24.2.11

prece madura

pai, agora que não estou mais no tempo de alimentar ilusões,
aguça meus sentidos para que eu perceba a beleza das realidades.


pai, agora que as opções foram feitas e tantas portas se
fecharam no definitivo, dá-me aceitação para que as renúncias não
sejam um fardo pesado demais.


pai, agora que a soma dos erros derrubou as jovens ilusões
de onipotência, não me tire as pretensões de continuar tentando
acertar.


pai,  agora que tantos desenganos, tantas incompreensões
repetiram lições de ceticismo, conserva minha boa fé e minha
disponibilidade frente às criaturas.


pai,  agora que as forças do meu corpo começaram a falhar,
alerta o meu espírito; livra-me do comodismo, redobra minha vontade.


pai, agora que já aprendi a precariedade de todas as coisas,
as limitações de todas as lutas, as proporções de nossa pequenez,
afasta-me do desânimo.


pai,  agora que já alcancei o ponto de perspectiva que me exalta a
visão do pouco que sei, livra-me da defesa fácil de colocar viseiras
e ajuda-me a envelhecer com a abertura dos corajosos,
dos que suportam provações até a hora da morte.


pai,  agora que aumenta o círculo das criaturas que me olham
e esperam alguma coisa de mim, dá-me um pouco de sabedoria,
ensina-me a palavra certa, inspira-me o gesto exato,
norteia minha atitude.


pai,  agora que perdi a abençoada cegueira da juventude
e só amar de olhos abertos, redobra minha compreensão,
ajuda-me a superar as mágoas, protege-me da amargura.

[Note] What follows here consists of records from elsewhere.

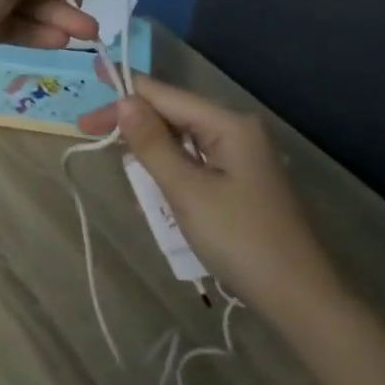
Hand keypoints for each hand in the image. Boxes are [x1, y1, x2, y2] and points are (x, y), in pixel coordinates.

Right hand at [78, 75, 348, 325]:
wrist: (297, 296)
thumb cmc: (239, 238)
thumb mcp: (186, 190)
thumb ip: (152, 144)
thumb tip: (124, 100)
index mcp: (228, 125)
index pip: (165, 96)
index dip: (124, 93)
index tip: (88, 88)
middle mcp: (236, 132)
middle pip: (172, 117)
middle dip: (133, 128)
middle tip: (87, 133)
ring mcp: (240, 158)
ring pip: (180, 144)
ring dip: (151, 159)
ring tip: (126, 179)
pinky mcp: (239, 183)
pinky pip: (194, 167)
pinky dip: (170, 178)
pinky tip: (153, 200)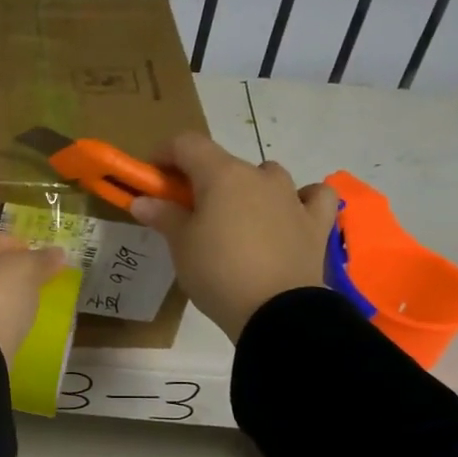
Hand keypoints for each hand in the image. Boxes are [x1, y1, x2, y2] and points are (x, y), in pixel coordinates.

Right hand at [129, 133, 337, 341]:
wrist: (276, 311)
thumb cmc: (218, 273)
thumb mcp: (181, 246)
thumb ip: (163, 217)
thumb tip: (141, 201)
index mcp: (222, 175)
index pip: (187, 144)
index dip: (165, 155)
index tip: (152, 177)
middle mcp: (260, 176)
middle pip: (224, 163)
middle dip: (202, 181)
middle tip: (187, 212)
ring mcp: (292, 197)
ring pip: (266, 176)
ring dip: (247, 189)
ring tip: (235, 221)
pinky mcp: (316, 222)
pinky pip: (312, 196)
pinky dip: (300, 199)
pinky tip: (289, 214)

deus pai, , concede-me a graça de não cair na desilusão, de não
chorar o passado, de continuar disponível, de não perder o ânimo,
de não envelhecer jovem, de chegar à morte com reservas de amor.


(autoria desconhecida)

há tempos, uma querida me enviou esta prece. achei linda na época. mas agora faz  mais sentido. o fruto só cai quando maduro, não é?